Até setembro de 2025, a cidade do Rio de Janeiro registrou 1.798 novos casos de HIV, segundo dados da Secretaria Municipal de Saúde (SMS). A região mais impactada é a Zona Oeste, com Campo Grande liderando com 91 casos, seguido por Bangu e Santa Cruz, com 73 casos cada, Guaratiba com 63 e Realengo com 54. Na Região Central, a Lapa apresentou 73 casos.
A faixa etária mais acometida gira em torno de 32 anos, sendo que homens representam 68,14% dos diagnósticos. Pessoas pardas foram responsáveis por cerca de 64,6% dos casos, destacando a necessidade de políticas públicas direcionadas para grupos mais vulneráveis.
Serviços e estratégias de prevenção
A SMS reforça que oferece atendimento integral para pessoas diagnosticadas com HIV, incluindo tratamento contínuo, acompanhamento médico e medidas de prevenção para reduzir novas infecções. Entre as principais estratégias estão:
- PrEP (Profilaxia Pré-Exposição): medicamento preventivo disponível em todas as 239 unidades de clínicas da família e centros municipais de saúde. O acesso exige avaliação profissional para verificar risco e critérios de indicação.

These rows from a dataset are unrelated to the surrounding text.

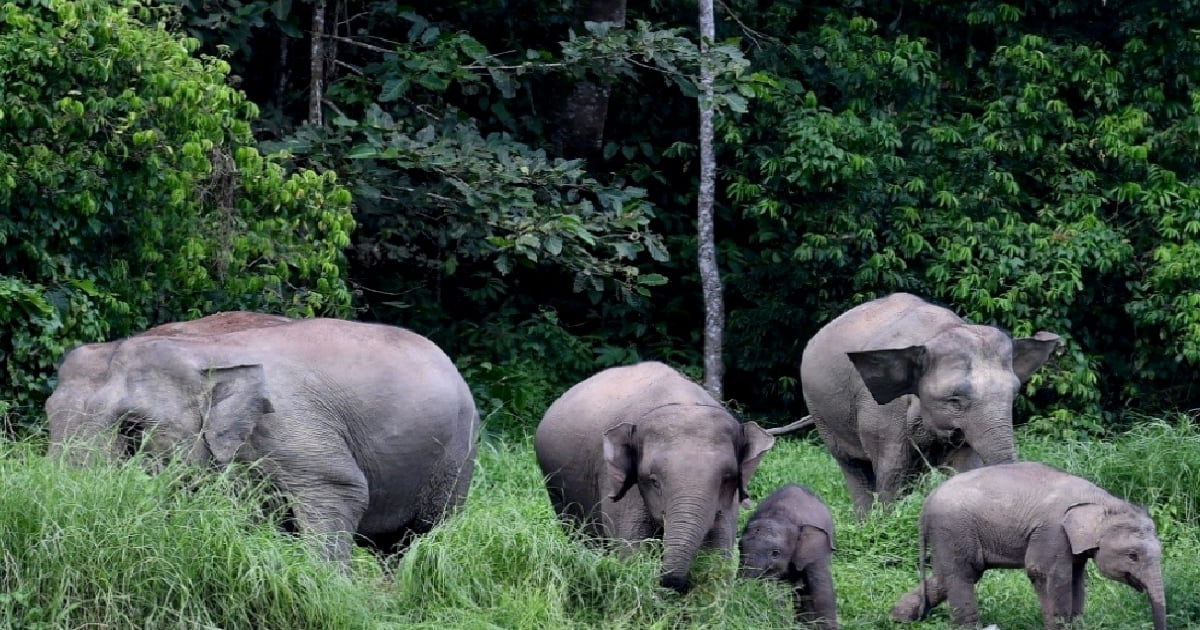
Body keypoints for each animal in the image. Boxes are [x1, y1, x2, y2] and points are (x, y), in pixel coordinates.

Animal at [46, 312, 477, 561]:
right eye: (48, 414)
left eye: (133, 429)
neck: (202, 350)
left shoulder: (293, 426)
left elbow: (341, 489)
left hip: (456, 454)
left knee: (422, 534)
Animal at [801, 292, 1056, 513]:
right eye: (954, 401)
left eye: (1013, 395)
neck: (935, 334)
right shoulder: (881, 410)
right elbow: (892, 468)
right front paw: (887, 521)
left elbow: (964, 464)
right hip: (819, 410)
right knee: (853, 466)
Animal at [892, 458, 1161, 624]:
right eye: (1133, 556)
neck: (1104, 501)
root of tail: (926, 502)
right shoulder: (1052, 532)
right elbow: (1044, 573)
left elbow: (1076, 577)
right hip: (953, 528)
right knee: (962, 575)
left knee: (947, 576)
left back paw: (898, 617)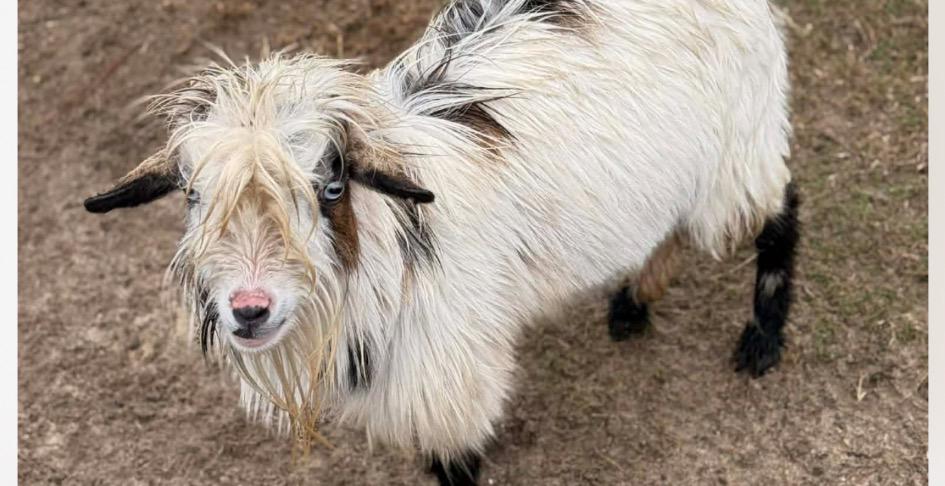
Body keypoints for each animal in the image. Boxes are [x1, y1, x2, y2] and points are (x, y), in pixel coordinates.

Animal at [84, 0, 800, 484]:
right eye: (191, 194)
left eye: (331, 187)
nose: (249, 309)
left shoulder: (447, 380)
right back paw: (633, 303)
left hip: (737, 148)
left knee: (780, 210)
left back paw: (761, 339)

- PEP (Profilaxia Pós-Exposição): uso de antirretrovirais por 28 dias após possível exposição ao vírus, seja por relações sexuais desprotegidas, violência sexual ou acidentes com material biológico.
- Testes rápidos, preservativos internos e externos e gel lubrificante: distribuídos gratuitamente em unidades de saúde e campanhas educativas.
Além disso, a SMS realiza campanhas de conscientização sobre a importância do diagnóstico precoce, incentivando o público a procurar unidades de saúde regularmente.
Impacto e importância da prevenção
Segundo a SMS, a prevenção combinada e o acompanhamento médico são essenciais para reduzir a transmissão do HIV e garantir qualidade de vida aos pacientes. A prefeitura destaca que o acesso à PrEP e PEP, aliado à testagem constante, contribui para identificar novos casos de forma rápida, evitando que a doença se propague.
As autoridades de saúde reforçam a necessidade de ampliar políticas públicas de educação e prevenção, especialmente em áreas com maior incidência do vírus, como a Zona Oeste. O objetivo é garantir acesso a informações, atendimento médico e recursos de prevenção para toda a população, contribuindo para a redução dos índices de HIV na cidade.